▶ **Text block**
┄┄┄┄┄┄┄┄┄┄┄┄┄┄┄┄┄┄┄┄
EXHIBIT 3.13
THIRD AMENDMENT
THIS THIRD AMENDMENT, dated as of September 30, 2003, (this
"Amendment") to the Limited Partnership Agreement of Xxxx Midwest Automotive,
Limited Partnership (f/k/a Lear Kentucky, L.P.), a Delaware limited partnership
(the "LP"), dated as of December 31, 1997 (as amended, supplemented or otherwise
modified from time to time, the "LP Agreement") by Xxxx Corporation Mendon, a
Delaware corporation (the "General Partner") and Lear Operations Corporation, a
Delaware corporation and successor in interest to Lear Midwest, Inc., a Kentucky
corporation (the "Limited Partner" and together with the General Partner, the
"Partners").
WHEREAS, on September 30, 2003, Lear Midwest, Inc. was merged with and
into Lear Operations Corporation, a Delaware corporation ("LOC"), with LOC
remaining as the surviving entity;
WHEREAS, the Partners desire to amend the LP Agreement to reflect LOC
as the new limited partner, as successor in interest to Lear Midwest, Inc.,
under the LP Agreement;
NOW THEREFORE, the Partners hereby agree as follows:
1. Defined Terms. Unless otherwise defined herein, terms defined
in the LP Agreement and used herein shall have the meaning given to them in the
LP Agreement.
2. Amendments to the LP Agreement.
┄┄┄┄┄┄┄┄┄┄┄┄┄┄┄┄┄┄┄┄
▶ **Requirement**
Proceed with the third amendment to the partnership agreement, continuing after its last line, "2. Amendments to the LP Agreement."

▶ **Recorded information**
┄┄┄┄┄┄┄┄┄┄┄┄┄┄┄┄┄┄┄┄
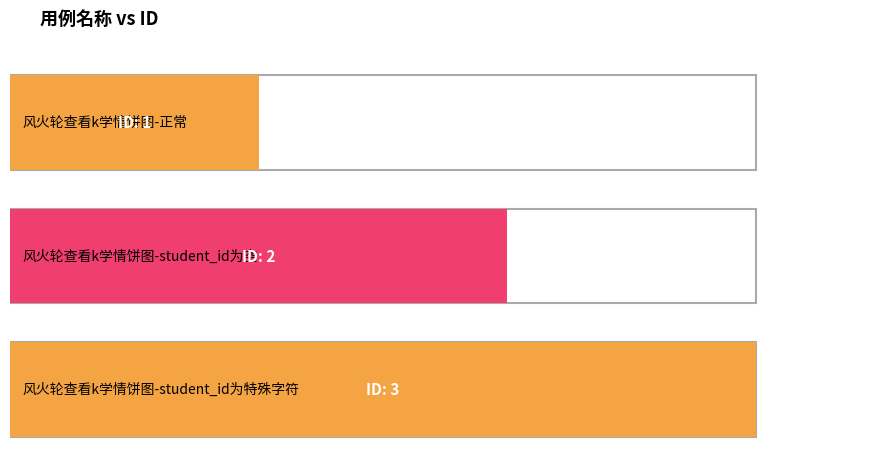

Which category has the lowest value across all series?

风火轮查看k学情饼图-正常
┄┄┄┄┄┄┄┄┄┄┄┄┄┄┄┄┄┄┄┄
▶ **Task response**
(a) The introductory paragraph to the LP Agreement is
hereby amended by deleting it in its entirety and inserting in lieu thereof the
following:
"This AGREEMENT OF LIMITED PARTNERSHIP (this "Agreement") is entered
into this 31st day of December, 1997, by and between Lear Operations
Corporation, a Delaware corporation, as the Limited Partner, and Xxxx
Corporation Mendon, a Delaware corporation, as the General Partner, pursuant to
the provisions of the Delaware Revised Uniform Limited Partnership Act, on the
following terms and conditions."
(b) Exhibit A to the LP Agreement is hereby amended by
deleting it in its entirety and inserting in lieu thereof Exhibit A attached
hereto.
3. Effectiveness. This Amendment shall become effective as of
September 30, 2003.
4. GOVERNING LAW. THIS AMENDMENT SHALL BE GOVERNED BY THE LAWS OF
THE STATE OF DELAWARE.
5. Binding Effect. This Amendment shall be binding upon and inure
to the benefit of the Partners and their respective heirs, legatees, legal
representatives, successors, transferees and assigns.
IN WITNESS WHEREOF, the Partners have executed this Amendment
as of the day first above set forth.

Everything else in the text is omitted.